Andrus doesn’t seem to believe the Mitten’s ghost is linked to the building’s history. He instead cited a theory from John Keel’s The Mothman Prophecies that states if paranormal entities exist, they’re all connected to each other.
“Without getting too metaphysical, if these things are real, ghosts, Bigfoot, the supernatural, I believe they’re all the same phenomenon,” Andrus said. “Keel posited that they’re some sort of cosmic pranksters. He was figuring out why we can see monsters in New Jersey and dragons in Scotland—not everyone is crazy or seeing something.
“I’m intrigued that there is something more than what we can see and know.”
Even without a ghost, the 19th century firehouse adds its own character to Mitten’s brewery. Owing in part to a lack of funds at the outset,, Andrus and Trierweiler kept elements of the building’s bones as aesthetic reminders of its history..Emphasizing their desire to restore rather than remodel, they’ve kept the building intact and have decorated it in a way that tells the story of the nearly 130-year-old firehouse, from the footprint bar to the pub brewhouse in the former horse stable.
“The worst thing you can do is come into a beautiful old building like this and see drywall,” Andrus said. “The bones are beautiful. They’re a little crooked, a little sloppy, and a little old, but then again so am I. We didn’t have the money to make everything slick, shiny and new. And in a time with venture capital and overbuilding in the industry built on camaraderie and do-it-yourself, I still feel this is the best place to be.”
When Mitten Brewing opened in 2012, Andrus and Trierweiler were worried it might have been too late to enter the industry. Instead they opened at the perfect time for their less-than-polished business model and beer.
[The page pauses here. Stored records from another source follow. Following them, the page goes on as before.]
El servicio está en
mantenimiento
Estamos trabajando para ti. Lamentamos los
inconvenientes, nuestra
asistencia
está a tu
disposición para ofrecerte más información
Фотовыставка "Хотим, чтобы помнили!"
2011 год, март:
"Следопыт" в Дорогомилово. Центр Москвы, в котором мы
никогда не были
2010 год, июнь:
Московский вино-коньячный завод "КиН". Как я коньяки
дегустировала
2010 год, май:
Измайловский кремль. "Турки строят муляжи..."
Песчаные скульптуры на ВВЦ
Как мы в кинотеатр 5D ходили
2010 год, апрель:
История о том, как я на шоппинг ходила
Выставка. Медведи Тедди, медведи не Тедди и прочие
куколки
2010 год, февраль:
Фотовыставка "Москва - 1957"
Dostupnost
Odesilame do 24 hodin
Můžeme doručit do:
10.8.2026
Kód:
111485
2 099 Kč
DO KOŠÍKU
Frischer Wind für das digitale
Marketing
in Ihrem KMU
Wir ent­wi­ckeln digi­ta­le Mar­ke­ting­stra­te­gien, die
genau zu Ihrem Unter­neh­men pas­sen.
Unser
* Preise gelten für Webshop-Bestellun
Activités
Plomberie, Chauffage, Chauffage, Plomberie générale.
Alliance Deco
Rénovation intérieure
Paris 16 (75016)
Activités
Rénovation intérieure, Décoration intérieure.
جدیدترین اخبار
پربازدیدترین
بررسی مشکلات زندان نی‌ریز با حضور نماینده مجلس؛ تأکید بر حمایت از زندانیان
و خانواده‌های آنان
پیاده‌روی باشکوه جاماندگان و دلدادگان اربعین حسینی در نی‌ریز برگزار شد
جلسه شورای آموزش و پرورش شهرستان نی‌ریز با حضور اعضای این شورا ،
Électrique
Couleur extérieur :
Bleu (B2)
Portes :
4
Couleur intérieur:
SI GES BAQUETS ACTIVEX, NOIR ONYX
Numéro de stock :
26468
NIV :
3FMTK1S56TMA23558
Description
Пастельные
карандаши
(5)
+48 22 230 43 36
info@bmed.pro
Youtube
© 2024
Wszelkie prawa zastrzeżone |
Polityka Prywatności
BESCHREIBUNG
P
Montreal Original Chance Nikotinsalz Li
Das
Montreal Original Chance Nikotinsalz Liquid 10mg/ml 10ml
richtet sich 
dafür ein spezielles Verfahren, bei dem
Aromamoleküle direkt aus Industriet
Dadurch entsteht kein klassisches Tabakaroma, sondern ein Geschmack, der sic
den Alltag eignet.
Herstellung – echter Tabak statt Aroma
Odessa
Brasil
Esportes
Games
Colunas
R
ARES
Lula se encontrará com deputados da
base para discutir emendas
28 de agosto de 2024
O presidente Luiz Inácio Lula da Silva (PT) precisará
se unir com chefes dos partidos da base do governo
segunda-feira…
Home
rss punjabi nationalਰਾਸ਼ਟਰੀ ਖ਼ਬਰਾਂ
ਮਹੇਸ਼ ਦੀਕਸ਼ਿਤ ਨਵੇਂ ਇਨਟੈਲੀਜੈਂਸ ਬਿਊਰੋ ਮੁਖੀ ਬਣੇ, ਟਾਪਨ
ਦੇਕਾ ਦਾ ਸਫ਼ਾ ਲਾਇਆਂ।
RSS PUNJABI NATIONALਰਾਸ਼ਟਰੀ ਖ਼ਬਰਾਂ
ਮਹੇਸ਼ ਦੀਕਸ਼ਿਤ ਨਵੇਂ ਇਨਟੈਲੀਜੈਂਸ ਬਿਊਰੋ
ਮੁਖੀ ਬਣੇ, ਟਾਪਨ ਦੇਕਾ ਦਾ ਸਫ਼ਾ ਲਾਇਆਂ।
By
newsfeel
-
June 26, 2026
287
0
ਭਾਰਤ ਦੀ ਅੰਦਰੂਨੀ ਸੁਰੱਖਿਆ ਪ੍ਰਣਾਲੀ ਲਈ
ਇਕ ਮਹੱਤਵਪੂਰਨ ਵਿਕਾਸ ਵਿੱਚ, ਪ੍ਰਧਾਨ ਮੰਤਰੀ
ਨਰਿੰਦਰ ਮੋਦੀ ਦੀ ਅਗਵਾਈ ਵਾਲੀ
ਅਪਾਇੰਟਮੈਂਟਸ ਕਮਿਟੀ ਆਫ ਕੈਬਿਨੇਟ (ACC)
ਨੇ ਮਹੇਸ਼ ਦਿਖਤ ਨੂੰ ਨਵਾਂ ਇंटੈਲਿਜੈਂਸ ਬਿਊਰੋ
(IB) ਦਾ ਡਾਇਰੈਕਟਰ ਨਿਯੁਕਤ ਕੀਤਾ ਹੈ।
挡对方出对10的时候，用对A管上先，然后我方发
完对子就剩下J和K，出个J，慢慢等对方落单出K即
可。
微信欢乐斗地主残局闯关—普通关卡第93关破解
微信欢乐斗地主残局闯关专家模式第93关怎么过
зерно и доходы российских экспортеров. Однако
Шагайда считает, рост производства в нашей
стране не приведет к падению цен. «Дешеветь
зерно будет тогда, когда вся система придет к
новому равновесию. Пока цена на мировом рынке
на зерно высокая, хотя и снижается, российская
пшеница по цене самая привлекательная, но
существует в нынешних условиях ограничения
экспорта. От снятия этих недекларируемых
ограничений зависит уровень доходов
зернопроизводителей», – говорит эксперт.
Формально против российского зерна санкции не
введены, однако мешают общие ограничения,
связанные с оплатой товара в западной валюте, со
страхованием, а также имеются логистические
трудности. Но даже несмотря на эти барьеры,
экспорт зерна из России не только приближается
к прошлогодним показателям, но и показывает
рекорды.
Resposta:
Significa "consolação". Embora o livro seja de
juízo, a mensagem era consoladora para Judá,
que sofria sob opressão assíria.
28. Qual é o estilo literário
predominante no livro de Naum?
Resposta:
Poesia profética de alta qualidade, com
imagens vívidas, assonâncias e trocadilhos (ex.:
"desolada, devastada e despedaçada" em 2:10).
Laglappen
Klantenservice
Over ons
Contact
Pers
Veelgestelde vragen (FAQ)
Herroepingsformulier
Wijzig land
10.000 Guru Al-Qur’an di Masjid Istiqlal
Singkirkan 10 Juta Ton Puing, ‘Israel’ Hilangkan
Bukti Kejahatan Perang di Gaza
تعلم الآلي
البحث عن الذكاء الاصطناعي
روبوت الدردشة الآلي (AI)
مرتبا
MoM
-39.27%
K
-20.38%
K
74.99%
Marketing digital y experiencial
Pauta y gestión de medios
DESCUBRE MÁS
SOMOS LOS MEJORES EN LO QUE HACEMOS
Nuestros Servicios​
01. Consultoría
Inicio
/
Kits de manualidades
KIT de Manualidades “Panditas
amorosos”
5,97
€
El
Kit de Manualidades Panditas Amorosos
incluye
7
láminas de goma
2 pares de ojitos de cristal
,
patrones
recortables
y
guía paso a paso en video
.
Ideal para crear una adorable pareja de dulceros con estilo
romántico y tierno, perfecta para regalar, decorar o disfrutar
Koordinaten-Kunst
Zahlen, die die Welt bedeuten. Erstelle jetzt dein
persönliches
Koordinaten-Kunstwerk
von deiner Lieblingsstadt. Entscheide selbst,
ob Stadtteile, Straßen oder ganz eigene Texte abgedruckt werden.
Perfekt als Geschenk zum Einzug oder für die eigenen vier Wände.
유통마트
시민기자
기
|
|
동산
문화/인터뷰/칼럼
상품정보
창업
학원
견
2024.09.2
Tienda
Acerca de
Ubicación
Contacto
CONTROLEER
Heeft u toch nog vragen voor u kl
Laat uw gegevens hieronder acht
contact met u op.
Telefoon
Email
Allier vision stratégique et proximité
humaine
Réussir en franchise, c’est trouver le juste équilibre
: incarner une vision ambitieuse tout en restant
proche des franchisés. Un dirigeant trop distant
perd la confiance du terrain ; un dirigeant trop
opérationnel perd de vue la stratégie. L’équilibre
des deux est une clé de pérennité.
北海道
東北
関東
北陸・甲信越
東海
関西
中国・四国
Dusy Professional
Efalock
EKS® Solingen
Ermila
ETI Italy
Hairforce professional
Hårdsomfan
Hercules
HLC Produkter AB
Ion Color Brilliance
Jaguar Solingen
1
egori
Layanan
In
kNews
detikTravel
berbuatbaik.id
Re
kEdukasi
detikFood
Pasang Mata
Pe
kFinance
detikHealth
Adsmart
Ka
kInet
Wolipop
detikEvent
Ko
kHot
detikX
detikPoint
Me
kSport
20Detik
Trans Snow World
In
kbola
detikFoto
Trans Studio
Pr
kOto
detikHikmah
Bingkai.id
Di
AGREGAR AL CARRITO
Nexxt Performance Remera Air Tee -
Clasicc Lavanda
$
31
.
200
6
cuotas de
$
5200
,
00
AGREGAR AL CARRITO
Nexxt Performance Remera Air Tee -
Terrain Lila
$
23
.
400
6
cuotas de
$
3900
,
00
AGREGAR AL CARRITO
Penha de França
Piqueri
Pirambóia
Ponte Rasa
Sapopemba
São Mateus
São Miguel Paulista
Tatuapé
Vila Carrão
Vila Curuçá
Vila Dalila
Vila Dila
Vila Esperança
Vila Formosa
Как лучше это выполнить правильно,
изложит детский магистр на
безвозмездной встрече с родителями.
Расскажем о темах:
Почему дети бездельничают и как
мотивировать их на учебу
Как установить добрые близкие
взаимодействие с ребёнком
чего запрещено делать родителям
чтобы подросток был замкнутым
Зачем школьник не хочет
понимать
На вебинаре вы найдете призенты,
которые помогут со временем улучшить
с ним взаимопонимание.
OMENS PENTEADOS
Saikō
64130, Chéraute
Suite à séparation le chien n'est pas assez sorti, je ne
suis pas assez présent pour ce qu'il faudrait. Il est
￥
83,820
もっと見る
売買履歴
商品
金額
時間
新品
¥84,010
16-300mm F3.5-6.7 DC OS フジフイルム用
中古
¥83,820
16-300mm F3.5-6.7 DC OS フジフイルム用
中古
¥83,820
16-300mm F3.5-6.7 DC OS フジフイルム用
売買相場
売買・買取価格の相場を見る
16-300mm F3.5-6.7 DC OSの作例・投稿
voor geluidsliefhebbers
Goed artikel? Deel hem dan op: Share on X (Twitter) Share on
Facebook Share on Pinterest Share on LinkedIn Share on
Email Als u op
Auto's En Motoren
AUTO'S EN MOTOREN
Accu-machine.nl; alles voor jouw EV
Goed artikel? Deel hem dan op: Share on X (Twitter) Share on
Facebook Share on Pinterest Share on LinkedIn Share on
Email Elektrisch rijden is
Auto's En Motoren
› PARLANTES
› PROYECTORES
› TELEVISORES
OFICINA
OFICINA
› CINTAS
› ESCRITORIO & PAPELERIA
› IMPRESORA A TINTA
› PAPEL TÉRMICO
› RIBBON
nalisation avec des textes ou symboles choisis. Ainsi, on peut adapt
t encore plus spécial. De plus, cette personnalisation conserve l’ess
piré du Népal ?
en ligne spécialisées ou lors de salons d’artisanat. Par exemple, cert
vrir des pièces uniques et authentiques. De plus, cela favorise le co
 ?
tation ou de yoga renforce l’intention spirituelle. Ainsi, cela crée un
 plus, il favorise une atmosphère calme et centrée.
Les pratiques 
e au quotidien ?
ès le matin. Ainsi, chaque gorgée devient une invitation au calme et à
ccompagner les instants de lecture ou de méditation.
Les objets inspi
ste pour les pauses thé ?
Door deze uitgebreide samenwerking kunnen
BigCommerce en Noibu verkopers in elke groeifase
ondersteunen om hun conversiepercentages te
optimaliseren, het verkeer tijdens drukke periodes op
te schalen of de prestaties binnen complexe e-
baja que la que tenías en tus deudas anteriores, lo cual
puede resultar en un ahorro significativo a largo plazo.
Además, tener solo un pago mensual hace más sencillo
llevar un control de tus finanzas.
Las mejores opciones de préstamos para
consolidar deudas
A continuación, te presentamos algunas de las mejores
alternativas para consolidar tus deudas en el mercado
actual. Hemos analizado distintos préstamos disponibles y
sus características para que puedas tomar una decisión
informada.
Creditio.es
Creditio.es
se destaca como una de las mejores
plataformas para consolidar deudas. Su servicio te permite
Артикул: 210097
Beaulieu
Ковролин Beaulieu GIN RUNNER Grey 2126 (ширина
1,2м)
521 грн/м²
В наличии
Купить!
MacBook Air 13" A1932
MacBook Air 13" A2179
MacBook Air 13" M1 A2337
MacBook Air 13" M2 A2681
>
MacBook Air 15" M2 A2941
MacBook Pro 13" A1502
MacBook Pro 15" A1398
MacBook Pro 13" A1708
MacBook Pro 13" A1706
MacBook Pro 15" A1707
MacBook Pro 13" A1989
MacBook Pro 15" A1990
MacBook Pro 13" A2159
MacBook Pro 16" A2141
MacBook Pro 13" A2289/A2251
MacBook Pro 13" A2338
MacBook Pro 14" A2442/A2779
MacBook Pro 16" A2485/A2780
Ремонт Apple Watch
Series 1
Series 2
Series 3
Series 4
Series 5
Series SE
Friends since childhood, with no hospitality experience and decent homebrews, theirs is the quintessential craft brewery story.
Rather than invest their profits into fancy building renovations and merchandise, they kept it bare bones. It’s paid off, winning a medal at the 2016 World Beer Cup for its Triple Crown Brown and the gold medal this year at Great American Beer Festival for their West Coast Swing Amber.
“In 2012, it was still possible for guys like us and allowed a learning curve,” Andrus said. “We were aware of our shortcomings and spent the first four years reinvesting everything into the brewing process. That’s how you go from average homebrews to a gold medal at GABF and hosting Oprah at your place.
“It’s not that long ago, but the way we did it probably isn’t possible now.”
Mitten Brewing is now approaching its sixth anniversary in November, now with a production facility and taprooms in Northport and Saugatuck, Michigan—but first, Andrus gets to celebrate his favorite month.
“Halloween is the one day—for enthusiasts, really a month—that you can let your freak flag fly for this kind of stuff and blend in,” he said. “You can feel like the veil is thinner between our world and the spirit world, maybe just because of the attention, but it feels like all sorts of crazy things are going on.”